Say they promise 30% monthly ‘referral bonuses’ — a number pulled straight from their fake landing page. If you invest €1,000 and they compound that *monthly*, in just 12 months, you’d supposedly have €1,000 × (1.3)12 = €23,298. That’s not growth. That’s arithmetic fantasy — and it only works if new deposits keep flooding in at an ever-accelerating rate. At 30% monthly, you’d need over €7 million in new deposits by Month 6 just to pay out existing ‘balances’. There is no business on Earth generating that kind of yield without printing money — or stealing it.
This isn’t speculation. It’s mechanics. The platform has no trading logs. No proof of order fills. No KYC-linked exchange accounts. Just a dashboard showing numbers — numbers that vanish the second you try to withdraw.
I watched three people I know get locked out last week. One deposited €500, saw €15 show up as ‘bonus’, then tried to cash out. Got an error: ‘Withdrawal limit exceeded’. Another sent €2,000 after seeing ‘90% off’ banners — only to find his ‘account balance’ frozen two days later, with a pop-up saying ‘System maintenance until Q2 2026’. Q2 2026? That’s not maintenance. That’s the sound of servers powering down forever.

This is textbook principal theft — not ‘investment risk’. Your money isn’t at risk. It’s *gone*, the moment it hits their wallet. You don’t lose it in a market crash. You lose it the second the inflow slows — because there’s nothing backing those numbers but other people’s hope.

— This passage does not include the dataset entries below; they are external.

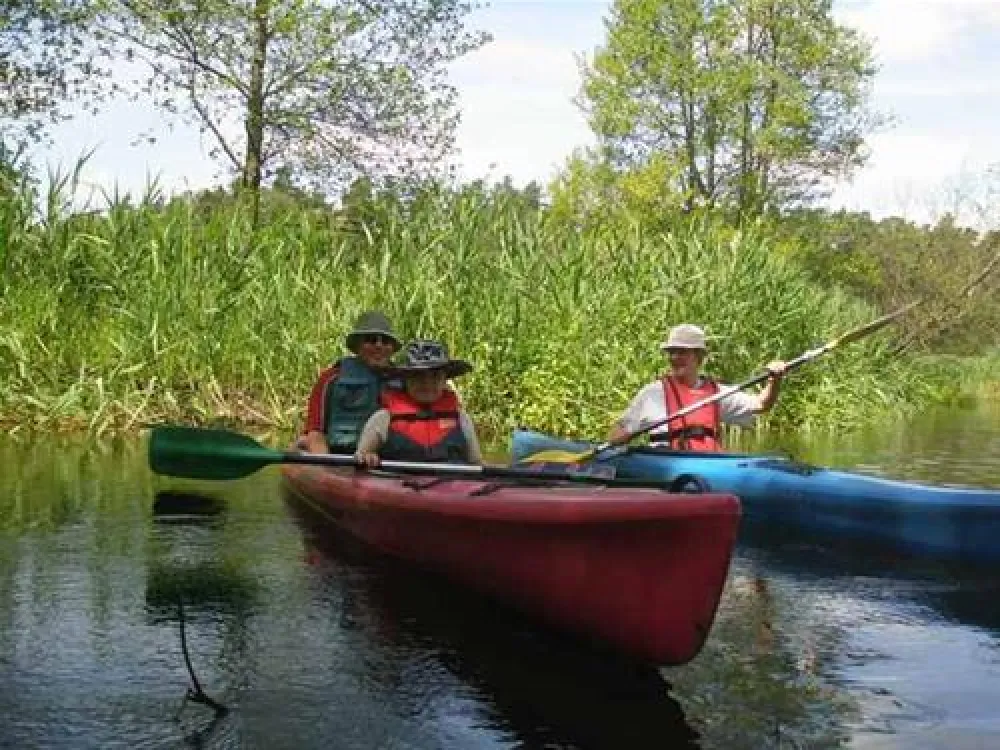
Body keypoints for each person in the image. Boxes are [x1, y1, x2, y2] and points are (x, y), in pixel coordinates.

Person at [608, 323, 787, 452]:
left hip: (708, 465)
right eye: (672, 352)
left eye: (682, 352)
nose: (675, 357)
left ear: (699, 356)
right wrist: (621, 439)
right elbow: (618, 433)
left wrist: (775, 380)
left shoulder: (717, 394)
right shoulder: (652, 394)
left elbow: (762, 405)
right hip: (665, 465)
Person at [355, 339, 483, 467]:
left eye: (435, 376)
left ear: (445, 380)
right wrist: (368, 456)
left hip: (452, 484)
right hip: (398, 484)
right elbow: (361, 455)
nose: (427, 383)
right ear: (405, 380)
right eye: (417, 376)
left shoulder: (461, 419)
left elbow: (477, 465)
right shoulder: (383, 419)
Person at [298, 310, 402, 454]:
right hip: (339, 456)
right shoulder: (332, 378)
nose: (379, 346)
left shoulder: (406, 381)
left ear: (392, 348)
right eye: (371, 340)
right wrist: (325, 466)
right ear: (358, 346)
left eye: (385, 341)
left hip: (390, 461)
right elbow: (315, 431)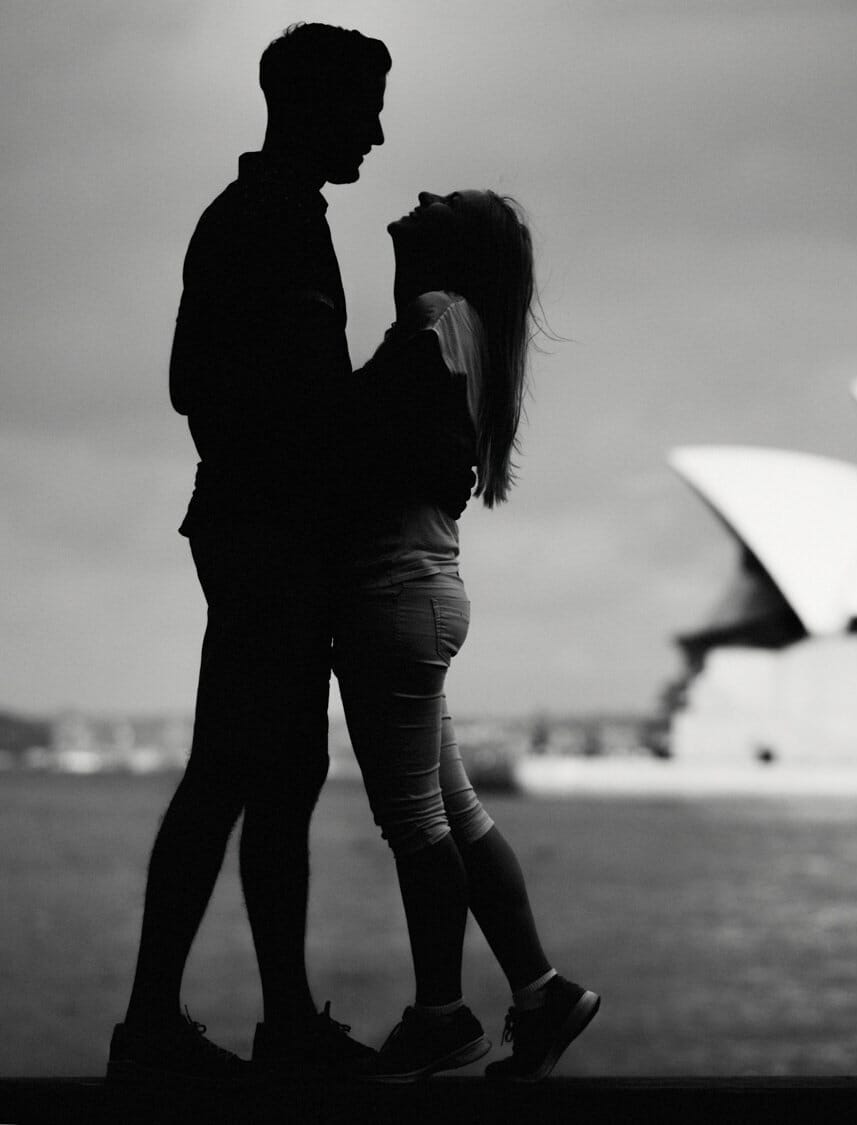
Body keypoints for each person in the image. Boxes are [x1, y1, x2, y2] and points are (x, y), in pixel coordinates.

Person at [108, 24, 467, 1085]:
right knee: (236, 770)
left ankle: (257, 1021)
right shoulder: (264, 221)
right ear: (310, 104)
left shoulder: (263, 216)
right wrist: (388, 391)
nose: (378, 130)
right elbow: (250, 394)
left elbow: (199, 379)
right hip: (267, 535)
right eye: (365, 106)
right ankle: (164, 1027)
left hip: (259, 528)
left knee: (276, 771)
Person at [330, 189, 600, 1082]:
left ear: (455, 247)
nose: (418, 197)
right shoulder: (465, 326)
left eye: (439, 202)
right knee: (456, 812)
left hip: (392, 594)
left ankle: (441, 1014)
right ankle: (541, 992)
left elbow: (392, 440)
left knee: (415, 822)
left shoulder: (436, 320)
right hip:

Which brings us to Charlie Munger’s razor-sharp truth: ‘Show me the incentive and I’ll show you the outcome.’ So what’s *their* incentive? Not selling phone cases. Not building logistics. It’s taking a 15–25% rake off every deposit — hidden in ‘processing fees’, ‘network charges’, or ‘bonus unlocking tiers’. Every euro you send funds their exit strategy. Every referral you make buys them another week before the bucket runs dry.
And make no mistake — this bucket has a hole. A big one. Right at the bottom.
They don’t care if you ‘redeem’ your €200 discount. They care that you enter your card details. That you verify your ID. That you invite five friends — each of whom deposits €500, €1,000, €2,500… all of it flowing into one untraceable address, with zero accountability.
There is no Temu partnership. No Slovenia-based coupon authority. No ‘verified user’ status. Just a domain registered three weeks ago, a Telegram channel with 200 members (mostly bots), and a countdown timer on the homepage — counting down to what? A new victim wave? Or the founders’ flight to a non-extradition country?
If you’ve already sent money: stop. Do not send more. Do not ‘wait for the payout’. Do not DM support — they won’t reply. File a report with your bank *today* (chargeback window is often 8–12 weeks). And tell everyone you know — especially the ones who think ‘it’s just €100, what’s the harm?’
Your €100 isn’t harmless. It’s fuel. And the engine is already overheating.